I agree, LT. The new website does seem to represent a victory of style over substance - design over content.
Then again, the missing elements mean we still need you, Baroosk and Air America Place.
The other missing ingredient in AAR 2.0 is programming. They are a radio service with a website (not the other way around). Besides Lionel, I see nothing new, better or different in AAR's programming here.
However, the sleeper story in all this is Thom Hartmann signing with WYD Media, the outfit which produces Stephanie Miller. Who owns the Thom Hartmann Show is not clear, but given WYD's history with Jones Radio, this opens the door that Thom might not be around for AAR 2.5.
Now if WYD or P1 can just get Randi maybe progressive talk radio can start to move without the albatross of AAR around it's neck.

Casey Buck said...

Thom actually owns his own show; this dates back to when he used to self-syndicate for awhile after IE America folded and before Air America added him to their syndication division.

On Thom's website, it says "News flash - Air America Radio and progressive talk radio personality Thom Hartmann has selected Ron Hartenbaum's WYD Media Management to manage his broadcast and other media projects. Longtime industry vet Hartenbaum also reps Stephanie Miller."

Does this mean that Thom will be leaving Air America completely, or will WYD be merely assisting in the show's production, with Thom's broadcast remaining on the AAR feed?

ltr said...

As far as Hartmann goes, I think you all are reading too much into it. I got word the other day on it (the press release came out Monday), but just couldn't find a way to work it in.

Basically, Hartmann has signed with WYD Media. They are basically a rep firm that also develops radio shows. The founder is Ron Hartenbaum, who used to work for Jones MediaAmerica. Their other big client is Stephanie Miller. I wouldn't read too much else into it. The press release says that WYD will "manage his broadcast and other media projects." In other words, an agent. As for his show, Hartmann has claimed that he is the owner. A few other AAR hosts own their shows as well. If AAR went away tomorrow, he'd still be around. But at the same time, AAR distributes it.
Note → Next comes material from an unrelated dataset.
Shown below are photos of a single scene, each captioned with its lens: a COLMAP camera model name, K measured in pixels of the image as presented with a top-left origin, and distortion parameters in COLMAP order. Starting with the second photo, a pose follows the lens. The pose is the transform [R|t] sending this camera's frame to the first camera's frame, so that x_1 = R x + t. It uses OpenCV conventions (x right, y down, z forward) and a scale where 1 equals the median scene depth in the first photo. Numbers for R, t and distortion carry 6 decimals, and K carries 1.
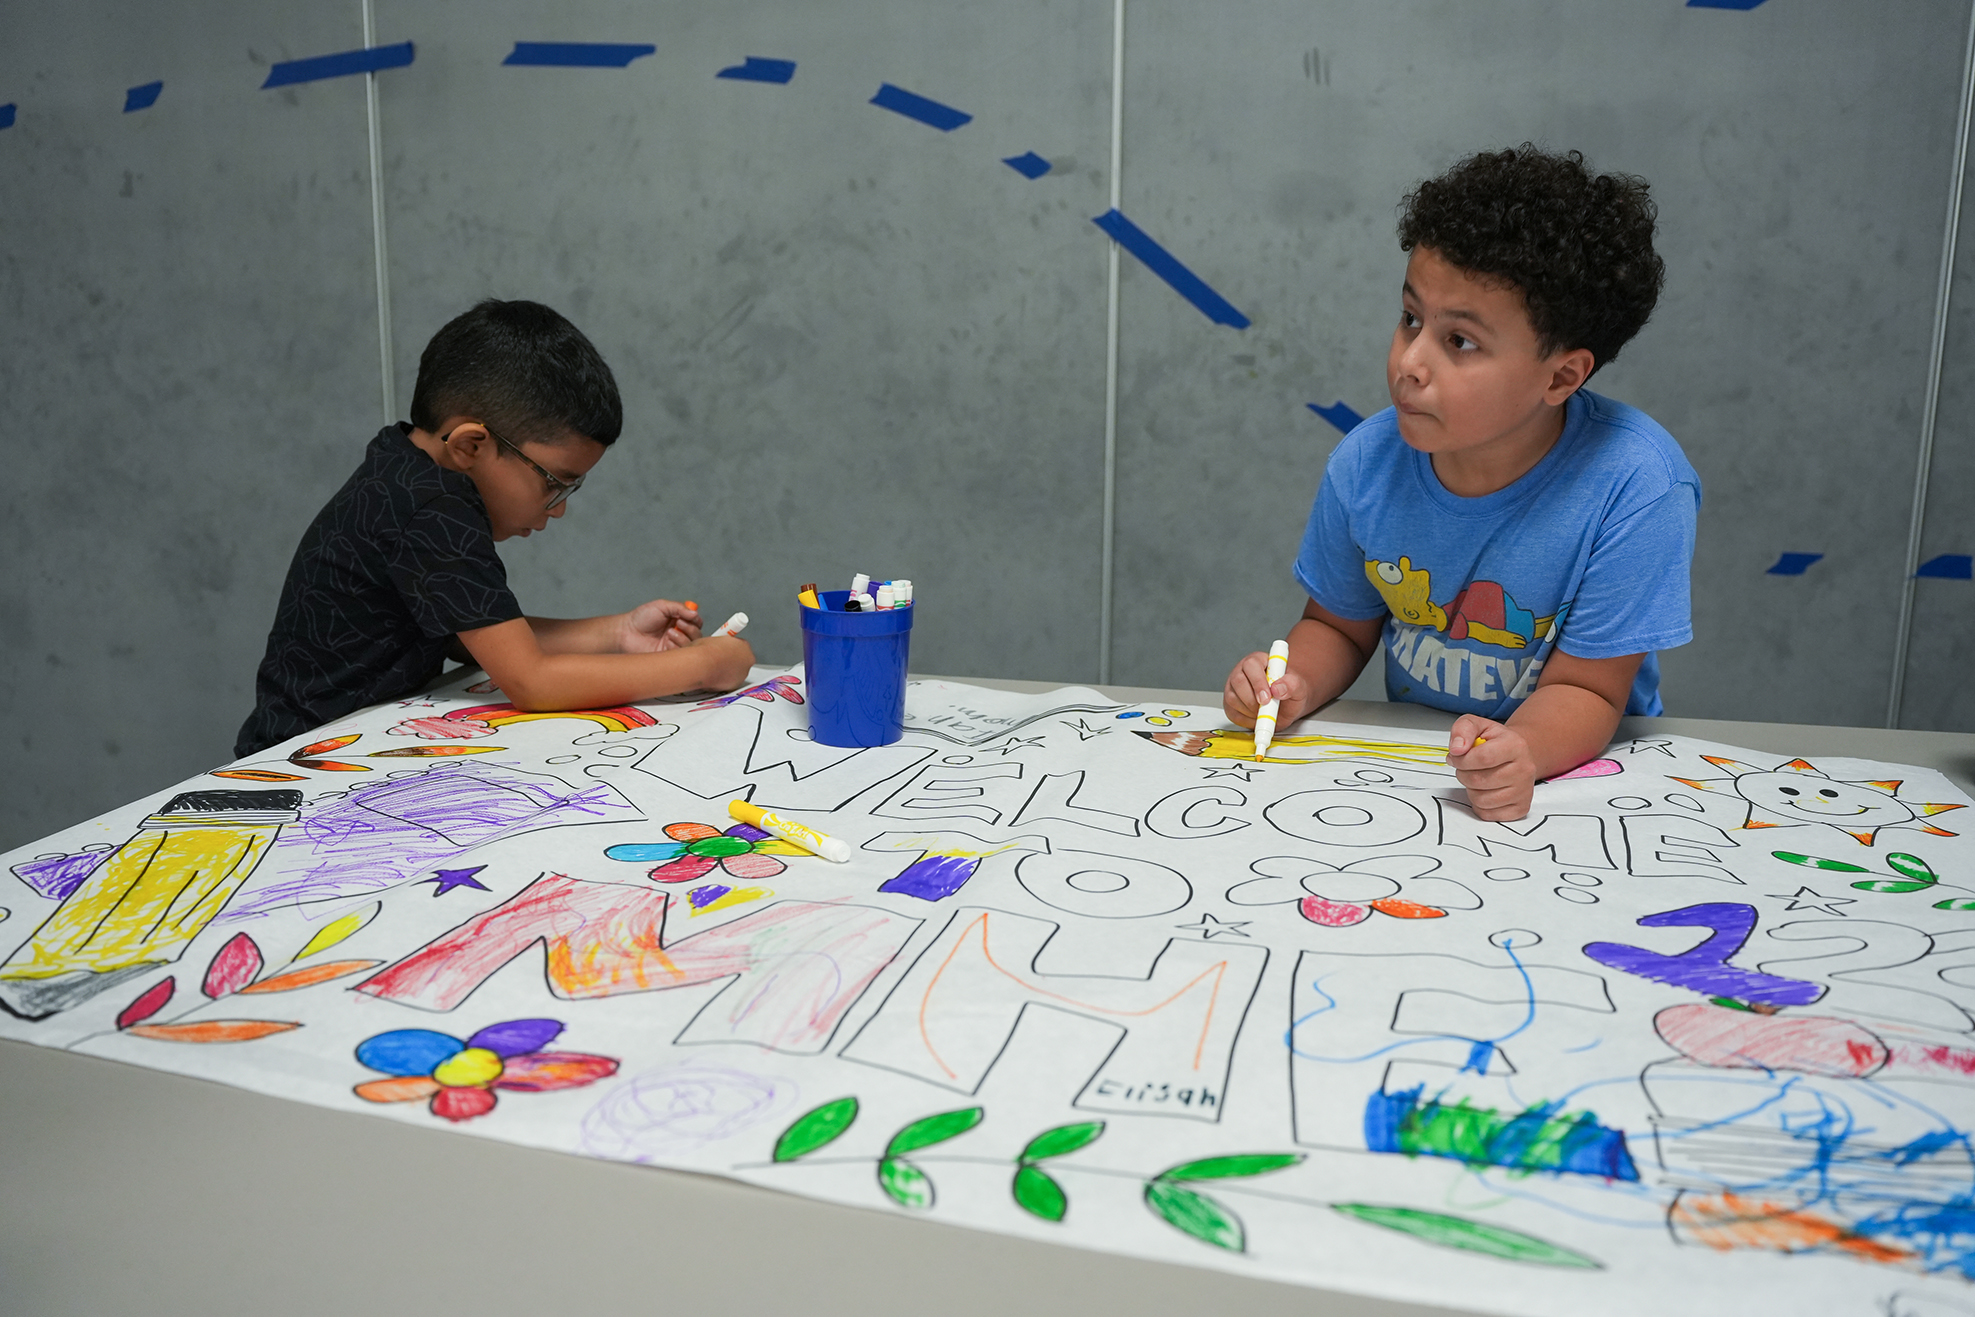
lens RADIAL K [[1609.3, 0, 975.8], [0, 1609.3, 607.1], [0, 0, 1]] dist [-0.076396, 0.040760]
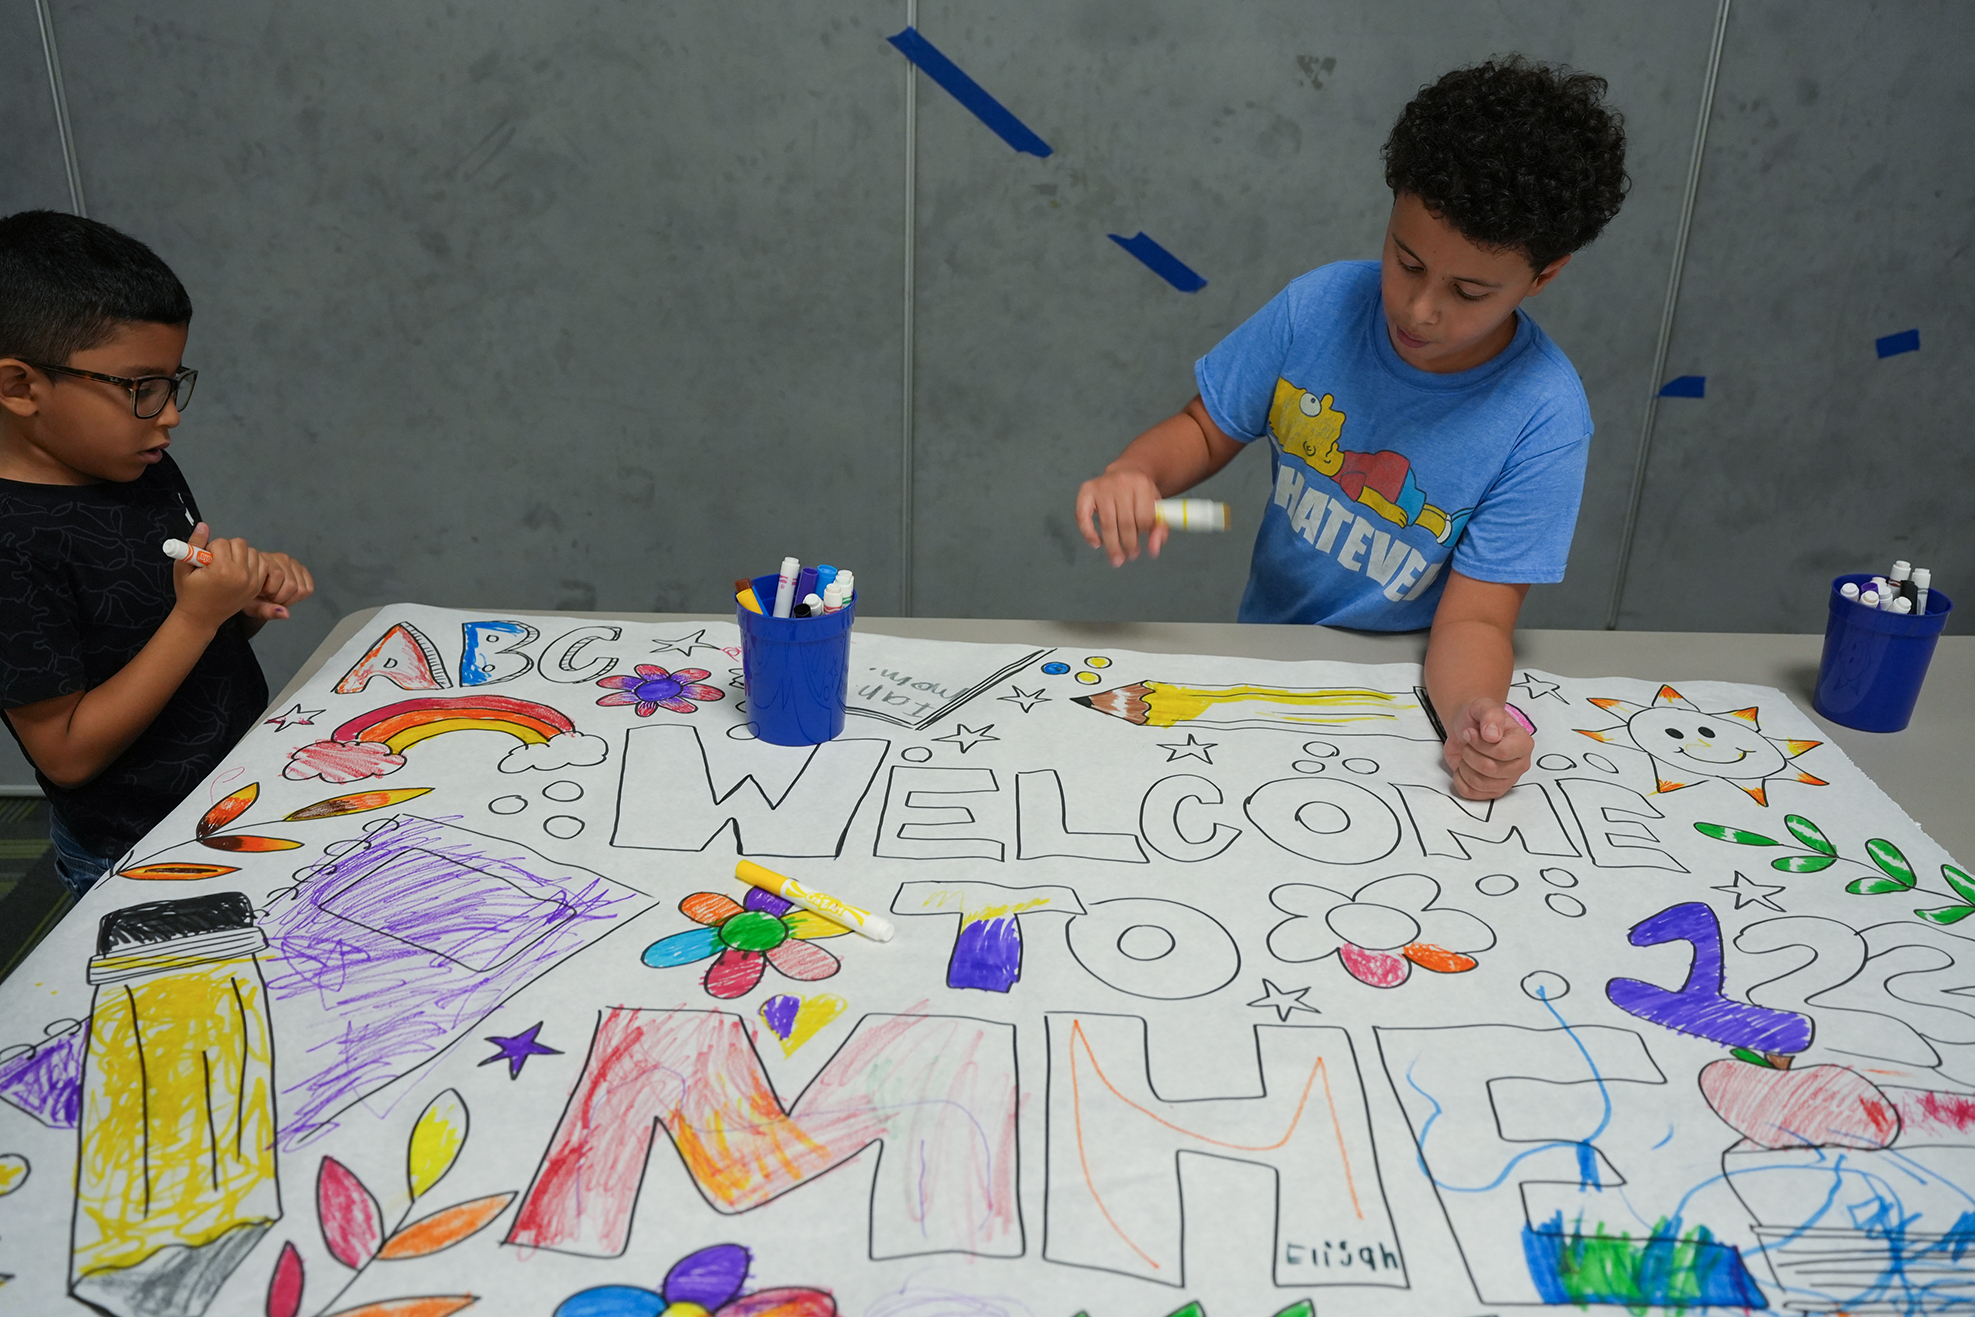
lens RADIAL K [[1609.3, 0, 1005.8], [0, 1609.3, 607.3], [0, 0, 1]] dist [-0.076396, 0.040760]
pose [[0.972630, -0.067190, 0.222432, -0.167241], [0.022445, 0.979971, 0.197872, -0.182706], [-0.231272, -0.187463, 0.954657, 0.053118]]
Again, it sounds like merely a representation and management deal. Just like Leigh Steinberg represents football players. I wouldn't read any further than that.

will_in_chicago said...

While the site looks good visually, it lacks a lot in functionality. There are no links to the weekend shows on the front, searches reveal many links for old shows that lead back to the main site, and I have to say that I am not impressed. Nova M's website has better functionality at this point.


I am still having problems linking threads to the site. (Not sure why. I enter the password and the pop up refreshes and clears itself.) I started a thread on this at the Unfiltered News Network called AAR 2.0 website is up: http://unfilterednewsnetwork.com/phpBB3/viewtopic.php?f=23&t=18104

Luther Blissett said...

The new website is an abomination, based on a Drupal frontend with numerous 'tweaks' by someone who thinks that XHTML is HTML without the freedom. The code is repeated, the CSS is bad and they're paying for the extra bandwidth from the repeated javascript clickthrus that appear to be missing the tracking URLs.
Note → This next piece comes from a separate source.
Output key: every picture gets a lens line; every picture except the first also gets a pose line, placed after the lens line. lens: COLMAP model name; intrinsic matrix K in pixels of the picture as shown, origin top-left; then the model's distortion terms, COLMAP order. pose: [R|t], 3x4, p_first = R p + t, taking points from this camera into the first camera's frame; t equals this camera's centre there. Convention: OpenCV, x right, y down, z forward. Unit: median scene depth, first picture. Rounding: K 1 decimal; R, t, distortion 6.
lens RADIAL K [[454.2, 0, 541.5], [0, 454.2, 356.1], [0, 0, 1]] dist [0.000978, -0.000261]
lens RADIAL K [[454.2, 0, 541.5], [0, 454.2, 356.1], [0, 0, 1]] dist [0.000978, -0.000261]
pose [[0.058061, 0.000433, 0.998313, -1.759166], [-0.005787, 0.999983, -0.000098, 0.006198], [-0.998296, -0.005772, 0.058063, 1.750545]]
If they paid money for it to be developed, then need to get lawyers involved, as it's barely functional. From a technical standpoint, if anyone of my programmers produced this;

div class="block block-block" id="block-block-7

I'd cut their fingers off and use the blood to scrawl the word 'semantics' across their desktop. As someone with a decade producing websites I'm vastly irritated by 'web 2.0' appearing to consist of barely usable websites.

Incidentally, the technicalities of web 2.0 are to provide a rich user experience, the social interconection thing is approaching it's omega point (two 'social networking' projects cancelled in the last month).